Para penyelenggara negara yang disuap itu, kata tim Jaksa Penuntut Umum Komisi Pemberantas Korupsi (KPK), yakni Deputi Informasi, Hukum dan Kerjasama Bakamla, Eko Susilo Hadi senilai SG$100 ribu,
Direktur Data Bakamla, Bambang Udoyo sebesar SG$5 ribu, Kepala Biro Perencanaan dan Organisasi di Bakamla sebesar SG$104,5 ribu dan Kasubag TU Sestama Bakamla, Tri Nanda Wicaksono sebesar Rp120 juta.

"(Suap diberikan) dengan maksud supaya pegawai negeri atau penyelenggara negara tersebut berbuat atau tidak berbuat dalam jabatannya," kata JPU KPK, Kiki Ahmad Yani ketika membacakan surat dakwaan di Pengadilan Tipikor Jakarta, Kemayoran, Jakarta Pusat, Kamis, 9 Maret 2017.

Dipaparkan Jaksa Kiki, awal mula kasus ini terjadi lantaran orang kepercayaan Kepala Bakamla Arie Soedewo, yakni Ali Fahmi alias Fahmi Habsyi datang ke kantor PT Merial Esa di Jalan Imam Bonjol Nomor 16, Jakarta Pusat, untuk menemui Fahmi Dharmawansyah didampingi Mumamad Adami Okta.

"Pada ketika itu, Ali Fahmi menawarkan kepada Fahmi Dharmawansyah untuk 'main proyek' di Bakamla dan apabila bersedia, maka Fahmi Dharmawansyah harus mengikuti Ali Fahmi, agar bisa menangkan pengadaan di Bakamla," kata Jaksa Kiki.

Selain itu, Ali juga mengajukan syarat agar suami Inneke Koesherawati itu memberikan fee sebesar 15 persen dari nilai pengadaan.
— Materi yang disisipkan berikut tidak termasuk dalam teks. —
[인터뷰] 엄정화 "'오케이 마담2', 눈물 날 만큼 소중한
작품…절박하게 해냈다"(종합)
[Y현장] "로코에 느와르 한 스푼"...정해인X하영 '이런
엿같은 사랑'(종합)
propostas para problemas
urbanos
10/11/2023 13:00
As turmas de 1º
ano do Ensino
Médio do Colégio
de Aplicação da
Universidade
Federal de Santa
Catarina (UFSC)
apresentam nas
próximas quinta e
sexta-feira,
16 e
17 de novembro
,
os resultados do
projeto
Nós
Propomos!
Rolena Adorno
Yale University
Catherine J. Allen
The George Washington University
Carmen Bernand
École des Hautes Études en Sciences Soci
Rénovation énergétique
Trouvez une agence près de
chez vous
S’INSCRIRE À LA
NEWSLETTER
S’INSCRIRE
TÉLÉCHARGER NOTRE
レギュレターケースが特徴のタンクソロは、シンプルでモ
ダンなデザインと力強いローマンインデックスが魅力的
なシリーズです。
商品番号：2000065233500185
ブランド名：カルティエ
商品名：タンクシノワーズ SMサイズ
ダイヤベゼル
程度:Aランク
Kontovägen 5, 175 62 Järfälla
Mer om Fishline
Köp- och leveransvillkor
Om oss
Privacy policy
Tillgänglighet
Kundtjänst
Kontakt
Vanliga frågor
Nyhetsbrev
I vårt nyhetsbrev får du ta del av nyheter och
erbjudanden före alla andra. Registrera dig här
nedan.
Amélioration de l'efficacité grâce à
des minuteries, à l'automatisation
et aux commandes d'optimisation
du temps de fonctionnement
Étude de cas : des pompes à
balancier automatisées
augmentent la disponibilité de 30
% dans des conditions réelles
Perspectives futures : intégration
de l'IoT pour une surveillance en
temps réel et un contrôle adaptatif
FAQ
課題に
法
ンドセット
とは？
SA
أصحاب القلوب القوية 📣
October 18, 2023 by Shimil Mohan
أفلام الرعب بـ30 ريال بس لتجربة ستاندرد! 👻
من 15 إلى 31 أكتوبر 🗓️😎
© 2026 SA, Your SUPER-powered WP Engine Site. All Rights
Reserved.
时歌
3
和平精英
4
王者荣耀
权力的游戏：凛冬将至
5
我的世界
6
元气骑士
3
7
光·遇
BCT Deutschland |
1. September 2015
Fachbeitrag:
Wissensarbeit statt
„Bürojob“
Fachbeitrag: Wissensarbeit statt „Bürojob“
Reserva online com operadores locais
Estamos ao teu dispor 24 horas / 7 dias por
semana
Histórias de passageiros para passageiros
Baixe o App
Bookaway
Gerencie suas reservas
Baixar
Kemudian pada bulan April atau Mei 2016, mereka kembali melakukan pertemuan dan juga dihadiri Hardy Stefanus.

"Dalam pertemuan, Ali Fahmi menyampaikan bahwa untuk anggaran pengadaan monitoring satelit di Bakamla telah disetujui dengan nilai sebesar Rp400 miliar, dan Ali Fahmi meminta DP sebesar 6 persen dari total nilai anggaran," kata Jaksa Kiki.

Setelah itu, Ali Fahmi merekomendasikan Hardy Stefanus untuk membantu PT Merial Esa dalam mengikuti lelang tersebut. Akhirnya, Hardy diplot Fahmi menjadi marketing PT Merial Esa. Hal itu, menurut Jaksa Kiki, karena Ali Fahmi mengetahui Hardy memiliki jaringan di Bakamla.
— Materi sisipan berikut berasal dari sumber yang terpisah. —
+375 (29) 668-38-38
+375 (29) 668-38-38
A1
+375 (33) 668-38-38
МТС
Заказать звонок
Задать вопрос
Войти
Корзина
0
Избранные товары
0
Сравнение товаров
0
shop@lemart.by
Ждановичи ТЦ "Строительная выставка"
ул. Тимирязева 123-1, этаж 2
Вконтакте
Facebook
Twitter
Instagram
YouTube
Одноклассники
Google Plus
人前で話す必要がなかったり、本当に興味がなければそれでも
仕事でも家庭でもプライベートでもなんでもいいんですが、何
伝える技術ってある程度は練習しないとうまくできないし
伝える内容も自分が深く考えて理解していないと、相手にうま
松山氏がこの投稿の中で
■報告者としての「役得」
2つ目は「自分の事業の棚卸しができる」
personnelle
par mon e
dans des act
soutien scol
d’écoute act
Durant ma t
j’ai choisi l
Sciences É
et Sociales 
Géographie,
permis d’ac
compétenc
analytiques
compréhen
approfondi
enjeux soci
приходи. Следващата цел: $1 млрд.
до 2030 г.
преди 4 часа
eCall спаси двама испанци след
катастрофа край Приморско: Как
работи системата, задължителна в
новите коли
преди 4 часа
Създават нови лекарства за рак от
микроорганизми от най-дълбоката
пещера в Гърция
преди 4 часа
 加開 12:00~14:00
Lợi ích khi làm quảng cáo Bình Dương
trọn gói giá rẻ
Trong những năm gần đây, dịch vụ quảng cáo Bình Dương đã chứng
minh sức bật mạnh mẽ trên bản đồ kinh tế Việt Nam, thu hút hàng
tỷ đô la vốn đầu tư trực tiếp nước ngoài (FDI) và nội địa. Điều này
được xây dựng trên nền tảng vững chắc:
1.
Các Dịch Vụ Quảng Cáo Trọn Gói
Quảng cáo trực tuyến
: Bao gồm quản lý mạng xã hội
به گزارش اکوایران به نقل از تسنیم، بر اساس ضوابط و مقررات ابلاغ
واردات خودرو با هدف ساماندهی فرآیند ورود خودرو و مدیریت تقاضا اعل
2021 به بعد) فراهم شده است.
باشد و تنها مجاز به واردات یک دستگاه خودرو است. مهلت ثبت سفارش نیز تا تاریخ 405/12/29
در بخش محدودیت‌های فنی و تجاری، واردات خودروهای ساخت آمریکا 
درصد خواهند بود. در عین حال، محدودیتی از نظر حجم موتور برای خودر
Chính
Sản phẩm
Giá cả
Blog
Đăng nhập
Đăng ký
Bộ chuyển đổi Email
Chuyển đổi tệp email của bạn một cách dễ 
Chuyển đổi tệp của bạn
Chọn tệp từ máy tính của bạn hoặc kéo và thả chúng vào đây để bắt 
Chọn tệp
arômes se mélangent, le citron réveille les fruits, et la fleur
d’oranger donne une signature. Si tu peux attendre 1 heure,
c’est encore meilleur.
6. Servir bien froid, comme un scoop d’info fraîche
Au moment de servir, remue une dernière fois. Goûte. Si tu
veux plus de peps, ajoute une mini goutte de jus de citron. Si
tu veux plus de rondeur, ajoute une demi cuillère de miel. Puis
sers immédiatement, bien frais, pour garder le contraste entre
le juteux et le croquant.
Namun, akhirnya mereka berubah haluan, agar Merial Esa digunakan untuk mendapatkan proyek drone, sedangkan PT Melati tecnofo Indonesia, milik Fahmi juga untuk ikut lelang satelit monitoring.

Suap sendiri dilakukan dengan cara beragam. Ada yang dikirim melalui rekening, ada juga yang diantar langsung kapada para pejabat Bakamla. Hingga akhirnya pada 14 Desember 2017, satuan tugas KPK menangkap Eko Susilo Hadi, Hardy Stefanus dan M Adami Okta. Esok harinya, KPK menetapkan Eko, Hardy dan M Adami serta Fahmi sebagai tersangka.

Atas perbuatan terdakwa, Jaksa KPK menjerat dengan Pasal 5 ayat 1 huruf a atau Pasal 13 UU Pemberantasan Korupsi jo. Pasal 55 ayat 1 ke-1 jo. Pasal 64 ayat 1 KUHP.